Never ever ever ever EVER camp by railroad tracks. EVER.
I know this. Any camper – any non-camper – knows this, but when you’re driving along the Columbia River and need a campsite, there’s no choice BUT to camp by railroad tracks.
When I booked Viento State Park I knew train tracks would border the campground because the Union Pacific Railroad runs nearly the length of Oregon’s stretch of the Columbia River. I also knew that I-84 paralleled the other side of the park. I knew it would be loud. But oh, hammer-my-head-in-a-tin-can, it felt like my skull was resting on the tracks. I could feel the vibration every few minutes as an engine thundered through pulling 3,489 cars behind it in a snake that rattled for hours (yes, I get the impossibility of that statement and I DON’T CARE), and darn if the engineer didn’t have a bullhorn pointed directly at my ear. When it wasn’t a train hammering away it was the whine of semis and cars speeding on the highway. It was LOUD.
And yet, despite that torturous night of noise noise noise, the first thing I wrote in my journal was: “It’s another beautiful morning on this journey across the northwest. We’ve been blessed with great, sunny days, with only a couple of exceptions.”
What can I say? It was Day 19, and I was at the point where I could either let things get to me, or I could roll with the bad and embrace the good.
The upside to our proximity to the Interstate was that we had a full data connection, so I got a bit of work done from our picnic table. That meant we got a late start, but we didn’t have a lot on our agenda besides making sure we got to Walla Walla that night.
We left the campground around 11:30 and continued to follow the Columbia River east. The hills changed colors from the green of the Cascade Mountains to the tans and browns of the semi-arid plains. The Oregon side was still dotted with trees, while the Washington side looked like a watercolor painted with a palette of beige.
We crossed the river. It was another brief hop into Washington. This time, we popped in to see an unusual monument. Maryhill Stonehenge is on a bluff overlooking vineyards, fruit trees, and the Columbia River. It’s there because Sam Hill, the same Sam Hill who was responsible for the Columbia River Highway, visited the original Stonehenge in England during World War I and decided to create a memorial on the 7,000 acres he owned in Washington. At the time, people thought the Druids had used Stonehenge for sacrificial offerings, possibly to appease the god of war. Hill was a pacifist, and with the Great War raging he was moved by the symbolism.
When he returned home to Maryhill, the name he’d given his land, he built his own version of the stone structure “to remind my fellow men of the great folly of still sacrificing human life to the god of war.” He also wanted to honor the men of Klickitat County who lost their lives in battle, and by the time his monument was complete there were fourteen plaques commemorating the local soldiers’ deaths. Hill passed away in 1931, two years after the memorial was dedicated, and his ashes are buried in a crypt on the side of the hill.

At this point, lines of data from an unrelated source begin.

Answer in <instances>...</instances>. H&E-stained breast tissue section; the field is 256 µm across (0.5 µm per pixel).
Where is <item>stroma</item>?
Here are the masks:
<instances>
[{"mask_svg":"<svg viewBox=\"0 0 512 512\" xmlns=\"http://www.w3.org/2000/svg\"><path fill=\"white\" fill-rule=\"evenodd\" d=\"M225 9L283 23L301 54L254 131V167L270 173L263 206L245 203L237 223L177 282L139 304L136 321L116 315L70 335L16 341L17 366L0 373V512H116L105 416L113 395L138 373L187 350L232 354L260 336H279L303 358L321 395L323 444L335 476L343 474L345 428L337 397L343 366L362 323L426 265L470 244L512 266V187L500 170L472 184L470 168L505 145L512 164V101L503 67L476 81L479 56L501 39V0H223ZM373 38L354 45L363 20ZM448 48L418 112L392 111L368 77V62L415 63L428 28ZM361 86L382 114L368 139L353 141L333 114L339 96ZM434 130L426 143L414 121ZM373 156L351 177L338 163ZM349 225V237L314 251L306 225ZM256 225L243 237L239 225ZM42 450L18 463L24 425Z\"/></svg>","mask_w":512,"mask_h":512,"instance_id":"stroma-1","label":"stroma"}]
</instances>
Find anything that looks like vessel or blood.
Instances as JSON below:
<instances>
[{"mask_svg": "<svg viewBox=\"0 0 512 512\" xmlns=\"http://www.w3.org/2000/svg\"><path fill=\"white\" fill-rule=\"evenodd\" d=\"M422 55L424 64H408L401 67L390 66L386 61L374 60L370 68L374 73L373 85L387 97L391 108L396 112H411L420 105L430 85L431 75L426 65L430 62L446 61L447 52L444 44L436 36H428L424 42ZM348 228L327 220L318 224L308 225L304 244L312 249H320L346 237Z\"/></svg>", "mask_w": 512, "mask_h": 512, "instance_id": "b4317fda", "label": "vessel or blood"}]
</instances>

In 1995, the Klickitat County War Memorial Project Committee refurbished the memorial and built a nearby monument to soldiers who have died in battles subsequent to the War to End All Wars. There’s also a small POW/MIA sculpture.
It was a solemn visit. Despite the quirkiness of finding a Stonehenge replica on this quiet hill, what it symbolized deserved respect.


At the top of the bluff we saw a sign for a winery down below, so we followed a barely-paved road, turned a corner at a steepled church, and drove past orange groves to the Waving Tree Tasting Room. Even though it was Sunday and Father’s Day, owners Terrence and Evelyn were pouring wines in the small cabin. This was their retirement plan, they told us. Well, it was his retirement plan. Evelyn had something more leisurely in mind, but for now they were there, producing top-quality estate-grown Italian and Rhone varietals. It’s a family affair; Terrence makes the wines and his son Takashi manages the vineyards along with his daughter, Kimiko, who also designs the labels. Evelyn helps out as needed. We took a bottle of Sangiovese to go and wished them luck with their respective plans for their future.
We drove back into Oregon and followed the Columbia River, again, until it turned north, entered Washington, and US-730 became US-12. It was only four in the afternoon when we walked into Seven Hills Winery in Walla Walla, but the lack of sleep from the night before, combined with the previous two and a half weeks, caught up with me. Here we were, in a place with 140 wineries in the region, and I only had energy to try one glass in one tasting room. We walked a few blocks around downtown and gave up. I’d booked a Super 8 for the night, so we picked up a box of mac ‘n cheese and figured out how to fix the noodles in the microwave. That and our leftover ribs and we were done. It was just as well. We had a long day ahead of us, but we had no idea how long it would turn out to be.